▶ _Task details_
All of these records need to be duplicated exactly.
Given records START
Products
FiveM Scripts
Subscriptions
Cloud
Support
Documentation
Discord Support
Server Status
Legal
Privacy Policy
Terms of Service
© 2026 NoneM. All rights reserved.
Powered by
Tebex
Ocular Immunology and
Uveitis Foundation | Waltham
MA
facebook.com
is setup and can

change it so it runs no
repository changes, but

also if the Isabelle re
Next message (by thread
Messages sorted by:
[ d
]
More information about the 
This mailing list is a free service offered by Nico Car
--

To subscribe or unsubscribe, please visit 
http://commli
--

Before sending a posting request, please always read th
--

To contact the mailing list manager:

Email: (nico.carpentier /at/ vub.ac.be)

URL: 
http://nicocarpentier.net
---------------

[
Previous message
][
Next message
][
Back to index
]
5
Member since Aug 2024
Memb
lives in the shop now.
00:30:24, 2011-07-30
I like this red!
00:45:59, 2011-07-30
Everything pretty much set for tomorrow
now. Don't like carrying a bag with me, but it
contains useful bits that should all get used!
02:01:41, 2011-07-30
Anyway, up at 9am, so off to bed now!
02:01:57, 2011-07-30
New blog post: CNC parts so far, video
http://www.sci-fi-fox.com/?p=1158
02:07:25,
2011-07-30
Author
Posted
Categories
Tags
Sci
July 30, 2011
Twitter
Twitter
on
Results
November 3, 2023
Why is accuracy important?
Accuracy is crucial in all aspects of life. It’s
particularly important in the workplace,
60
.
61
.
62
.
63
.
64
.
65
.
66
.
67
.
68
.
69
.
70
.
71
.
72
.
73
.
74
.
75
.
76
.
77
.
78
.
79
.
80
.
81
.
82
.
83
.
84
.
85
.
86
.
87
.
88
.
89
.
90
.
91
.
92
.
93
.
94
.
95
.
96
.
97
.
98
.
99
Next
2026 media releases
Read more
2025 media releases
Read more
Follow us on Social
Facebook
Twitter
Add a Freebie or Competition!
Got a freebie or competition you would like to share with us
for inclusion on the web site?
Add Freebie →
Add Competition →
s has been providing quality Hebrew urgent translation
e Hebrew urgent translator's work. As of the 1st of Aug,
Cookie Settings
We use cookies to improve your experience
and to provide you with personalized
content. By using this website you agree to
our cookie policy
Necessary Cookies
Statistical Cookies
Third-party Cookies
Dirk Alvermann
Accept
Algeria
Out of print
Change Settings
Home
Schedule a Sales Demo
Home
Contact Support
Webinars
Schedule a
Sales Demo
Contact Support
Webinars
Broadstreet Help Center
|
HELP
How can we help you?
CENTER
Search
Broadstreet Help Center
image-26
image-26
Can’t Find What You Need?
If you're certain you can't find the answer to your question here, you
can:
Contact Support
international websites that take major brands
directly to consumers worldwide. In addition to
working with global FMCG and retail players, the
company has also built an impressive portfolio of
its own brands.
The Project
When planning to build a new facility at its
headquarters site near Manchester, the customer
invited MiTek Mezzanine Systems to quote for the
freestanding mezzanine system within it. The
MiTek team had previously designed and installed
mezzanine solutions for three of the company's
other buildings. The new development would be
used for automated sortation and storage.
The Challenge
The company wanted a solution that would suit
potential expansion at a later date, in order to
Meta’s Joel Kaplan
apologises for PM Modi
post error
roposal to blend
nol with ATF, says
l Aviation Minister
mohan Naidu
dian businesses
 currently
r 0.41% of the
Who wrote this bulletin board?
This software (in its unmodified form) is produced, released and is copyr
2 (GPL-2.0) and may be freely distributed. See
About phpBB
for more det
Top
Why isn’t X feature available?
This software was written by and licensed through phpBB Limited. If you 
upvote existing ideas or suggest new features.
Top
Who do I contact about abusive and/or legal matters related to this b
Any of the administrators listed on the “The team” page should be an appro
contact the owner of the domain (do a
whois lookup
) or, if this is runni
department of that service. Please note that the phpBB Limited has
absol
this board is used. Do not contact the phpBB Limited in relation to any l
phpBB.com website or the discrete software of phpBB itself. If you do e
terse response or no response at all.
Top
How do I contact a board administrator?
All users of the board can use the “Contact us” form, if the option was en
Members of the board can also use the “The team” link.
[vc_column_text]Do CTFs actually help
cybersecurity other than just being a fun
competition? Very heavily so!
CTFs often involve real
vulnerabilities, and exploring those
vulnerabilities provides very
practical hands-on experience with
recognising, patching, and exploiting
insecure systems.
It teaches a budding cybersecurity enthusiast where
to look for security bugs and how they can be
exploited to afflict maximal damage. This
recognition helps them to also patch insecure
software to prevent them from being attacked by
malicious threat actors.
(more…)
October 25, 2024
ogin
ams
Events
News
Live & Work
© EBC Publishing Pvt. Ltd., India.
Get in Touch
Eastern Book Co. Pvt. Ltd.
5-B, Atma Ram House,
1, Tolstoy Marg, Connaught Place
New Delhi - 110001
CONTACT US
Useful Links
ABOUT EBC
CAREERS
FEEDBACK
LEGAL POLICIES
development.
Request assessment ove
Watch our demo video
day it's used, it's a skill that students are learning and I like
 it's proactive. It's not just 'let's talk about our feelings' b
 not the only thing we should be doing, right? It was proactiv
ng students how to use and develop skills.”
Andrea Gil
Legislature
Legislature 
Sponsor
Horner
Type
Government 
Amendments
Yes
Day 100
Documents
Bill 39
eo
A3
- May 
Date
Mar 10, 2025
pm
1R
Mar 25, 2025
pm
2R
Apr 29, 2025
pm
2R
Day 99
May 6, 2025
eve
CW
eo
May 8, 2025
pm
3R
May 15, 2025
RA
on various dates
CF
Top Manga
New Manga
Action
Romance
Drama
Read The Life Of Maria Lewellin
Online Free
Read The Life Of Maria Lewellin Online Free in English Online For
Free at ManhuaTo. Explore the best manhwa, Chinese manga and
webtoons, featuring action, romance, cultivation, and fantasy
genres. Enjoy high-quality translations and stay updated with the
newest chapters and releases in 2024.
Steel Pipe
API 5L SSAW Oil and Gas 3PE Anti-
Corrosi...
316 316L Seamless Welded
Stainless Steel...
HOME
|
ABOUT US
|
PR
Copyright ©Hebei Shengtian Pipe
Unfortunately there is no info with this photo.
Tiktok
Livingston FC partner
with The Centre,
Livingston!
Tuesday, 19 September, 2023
Given records END
▶ _Completed task_
Products
FiveM Scripts
Subscriptions
Cloud
Support
Documentation
Discord Support
Server Status
Legal
Privacy Policy
Terms of Service
© 2026 NoneM. All rights reserved.
Powered by
Tebex
Ocular Immunology and
Uveitis Foundation | Waltham
MA
facebook.com
is setup and can

change it so it runs no
repository changes, but

also if the Isabelle re
Next message (by thread
Messages sorted by:
[ d
]
More information about the 
This mailing list is a free service offered by Nico Car
--

To subscribe or unsubscribe, please visit 
http://commli
--

Before sending a posting request, please always read th
--

To contact the mailing list manager:

Email: (nico.carpentier /at/ vub.ac.be)

URL: 
http://nicocarpentier.net
---------------

[
Previous message
][
Next message
][
Back to index
]
5
Member since Aug 2024
Memb
lives in the shop now.
00:30:24, 2011-07-30
I like this red!
00:45:59, 2011-07-30
Everything pretty much set for tomorrow
now. Don't like carrying a bag with me, but it
contains useful bits that should all get used!
02:01:41, 2011-07-30
Anyway, up at 9am, so off to bed now!
02:01:57, 2011-07-30
New blog post: CNC parts so far, video
http://www.sci-fi-fox.com/?p=1158
02:07:25,
2011-07-30
Author
Posted
Categories
Tags
Sci
July 30, 2011
Twitter
Twitter
on
Results
November 3, 2023
Why is accuracy important?
Accuracy is crucial in all aspects of life. It’s
particularly important in the workplace,
60
.
61
.
62
.
63
.
64
.
65
.
66
.
67
.
68
.
69
.
70
.
71
.
72
.
73
.
74
.
75
.
76
.
77
.
78
.
79
.
80
.
81
.
82
.
83
.
84
.
85
.
86
.
87
.
88
.
89
.
90
.
91
.
92
.
93
.
94
.
95
.
96
.
97
.
98
.
99
Next
2026 media releases
Read more
2025 media releases
Read more
Follow us on Social
Facebook
Twitter
Add a Freebie or Competition!
Got a freebie or competition you would like to share with us
for inclusion on the web site?
Add Freebie →
Add Competition →
s has been providing quality Hebrew urgent translation
e Hebrew urgent translator's work. As of the 1st of Aug,
Cookie Settings
We use cookies to improve your experience
and to provide you with personalized
content. By using this website you agree to
our cookie policy
Necessary Cookies
Statistical Cookies
Third-party Cookies
Dirk Alvermann
Accept
Algeria
Out of print
Change Settings
Home
Schedule a Sales Demo
Home
Contact Support
Webinars
Schedule a
Sales Demo
Contact Support
Webinars
Broadstreet Help Center
|
HELP
How can we help you?
CENTER
Search
Broadstreet Help Center
image-26
image-26
Can’t Find What You Need?
If you're certain you can't find the answer to your question here, you
can:
Contact Support
international websites that take major brands
directly to consumers worldwide. In addition to
working with global FMCG and retail players, the
company has also built an impressive portfolio of
its own brands.
The Project
When planning to build a new facility at its
headquarters site near Manchester, the customer
invited MiTek Mezzanine Systems to quote for the
freestanding mezzanine system within it. The
MiTek team had previously designed and installed
mezzanine solutions for three of the company's
other buildings. The new development would be
used for automated sortation and storage.
The Challenge
The company wanted a solution that would suit
potential expansion at a later date, in order to
Meta’s Joel Kaplan
apologises for PM Modi
post error
roposal to blend
nol with ATF, says
l Aviation Minister
mohan Naidu
dian businesses
 currently
r 0.41% of the
Who wrote this bulletin board?
This software (in its unmodified form) is produced, released and is copyr
2 (GPL-2.0) and may be freely distributed. See
About phpBB
for more det
Top
Why isn’t X feature available?
This software was written by and licensed through phpBB Limited. If you 
upvote existing ideas or suggest new features.
Top
Who do I contact about abusive and/or legal matters related to this b
Any of the administrators listed on the “The team” page should be an appro
contact the owner of the domain (do a
whois lookup
) or, if this is runni
department of that service. Please note that the phpBB Limited has
absol
this board is used. Do not contact the phpBB Limited in relation to any l
phpBB.com website or the discrete software of phpBB itself. If you do e
terse response or no response at all.
Top
How do I contact a board administrator?
All users of the board can use the “Contact us” form, if the option was en
Members of the board can also use the “The team” link.
[vc_column_text]Do CTFs actually help
cybersecurity other than just being a fun
competition? Very heavily so!
CTFs often involve real
vulnerabilities, and exploring those
vulnerabilities provides very
practical hands-on experience with
recognising, patching, and exploiting
insecure systems.
It teaches a budding cybersecurity enthusiast where
to look for security bugs and how they can be
exploited to afflict maximal damage. This
recognition helps them to also patch insecure
software to prevent them from being attacked by
malicious threat actors.
(more…)
October 25, 2024
ogin
ams
Events
News
Live & Work
© EBC Publishing Pvt. Ltd., India.
Get in Touch
Eastern Book Co. Pvt. Ltd.
5-B, Atma Ram House,
1, Tolstoy Marg, Connaught Place
New Delhi - 110001
CONTACT US
Useful Links
ABOUT EBC
CAREERS
FEEDBACK
LEGAL POLICIES
development.
Request assessment ove
Watch our demo video
day it's used, it's a skill that students are learning and I like
 it's proactive. It's not just 'let's talk about our feelings' b
 not the only thing we should be doing, right? It was proactiv
ng students how to use and develop skills.”
Andrea Gil
Legislature
Legislature 
Sponsor
Horner
Type
Government 
Amendments
Yes
Day 100
Documents
Bill 39
eo
A3
- May 
Date
Mar 10, 2025
pm
1R
Mar 25, 2025
pm
2R
Apr 29, 2025
pm
2R
Day 99
May 6, 2025
eve
CW
eo
May 8, 2025
pm
3R
May 15, 2025
RA
on various dates
CF
Top Manga
New Manga
Action
Romance
Drama
Read The Life Of Maria Lewellin
Online Free
Read The Life Of Maria Lewellin Online Free in English Online For
Free at ManhuaTo. Explore the best manhwa, Chinese manga and
webtoons, featuring action, romance, cultivation, and fantasy
genres. Enjoy high-quality translations and stay updated with the
newest chapters and releases in 2024.
Steel Pipe
API 5L SSAW Oil and Gas 3PE Anti-
Corrosi...
316 316L Seamless Welded
Stainless Steel...
HOME
|
ABOUT US
|
PR
Copyright ©Hebei Shengtian Pipe
Unfortunately there is no info with this photo.
Tiktok
Livingston FC partner
with The Centre,
Livingston!
Tuesday, 19 September, 2023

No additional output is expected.